Recent theoretical results leverage advances from communication complexity to establish that even with the most aggressive matrix multiplication or communication protocols, no attention algorithm can surpass this IO complexity lower bound in the relevant regimes.

6. Extensions, Applications, and Ecosystem

The modular work partitioning and hardware-friendly structure of FlashAttention-2 underpin compatibility with:

Dynamic sparsity patterns (“QK-sparse” and “hash-sparse”): Extends the original tiling scheme to irregular attention masks, as required by dynamic or hashed attention (Pagliardini et al., 2023).
Block-sparse attention and S2-Attention: Further reduces computation by context sharding among heads, achieving up to 25.3× speed-up versus dense FlashAttention-2 baselines without loss of downstream model quality (Lin et al., 25 Jul 2024).
Third-party frameworks and models: Integrated as core infrastructure in open-source models (TinyLlama (Zhang et al., 4 Jan 2024)) and advanced LLM engineering stacks (QiMeng-Attention (Zhou et al., 14 Jun 2025)).
Specialized low-memory settings (NPUs, Volta GPUs): Adopted and re-architected for low-resource environments, including support for ultra-long sequences and CPU-GPU cooperative mode (Lin et al., 22 Oct 2024).
Downstream domains: Enabled efficient, scalable attention for high-resolution vision tasks (ELFATT (Wu et al., 10 Jan 2025)) and for sophisticated 3D learning backbones with geometric locality alignment (Flash3D (Chen et al., 21 Dec 2024)).

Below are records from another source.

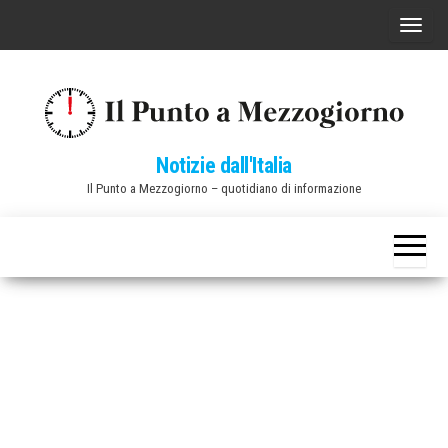
Vai
C
al
o
contenuto
m
m
u
Notizie dall'Italia
t
Il Punto a Mezzogiorno – quotidiano di informazione
a
n
a
v
i
g
a
z
i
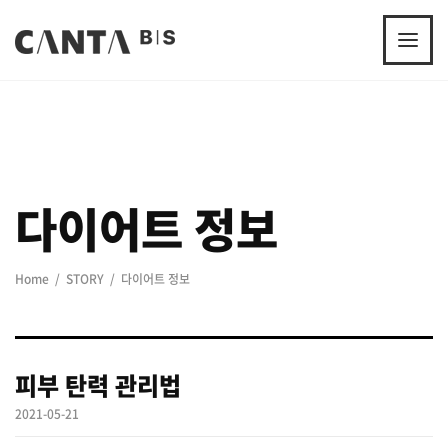
다이어트 정보
Home
STORY
다이어트 정보
피부 탄력 관리법
2021-05-21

7. Impact, Limitations, and Future Directions

FlashAttention-2 marks a substantial advance in the design of efficient, hardware-optimized attention operators for foundational models and very long context sequences. Its IO-optimal design, coupled with GPU-centric parallelism and kernel fusion, dramatically boosts throughput and unlocks practical scaling for both dense and structured sparse attention patterns.

Remaining limitations include the lack of hardware-accelerated nonlinear function support (such as exponentiation in softmax) on some accelerators—addressed in follow-on work with ISA extensions (Wang et al., 15 Apr 2025)—and the need for further speedups in the context of extremely long sequences and generation-phase scenarios (the focus of follow-on designs such as LeanAttention (Sanovar et al., 17 May 2024) and FlashAttention-3 (Shah et al., 11 Jul 2024)).

Future research directions likely include: further fusion of quantization (see MiniKV (Sharma et al., 27 Nov 2024) and TurboAttention (Kang et al., 11 Dec 2024)), expansion of support to non-GPU accelerators, and the development of flexible, LLM-driven attention optimization pipelines (QiMeng-Attention (Zhou et al., 14 Jun 2025)). FlashAttention-2 provides the canonical kernel reference and performance baseline for these next-generation transformer architectures and their deployment at scale.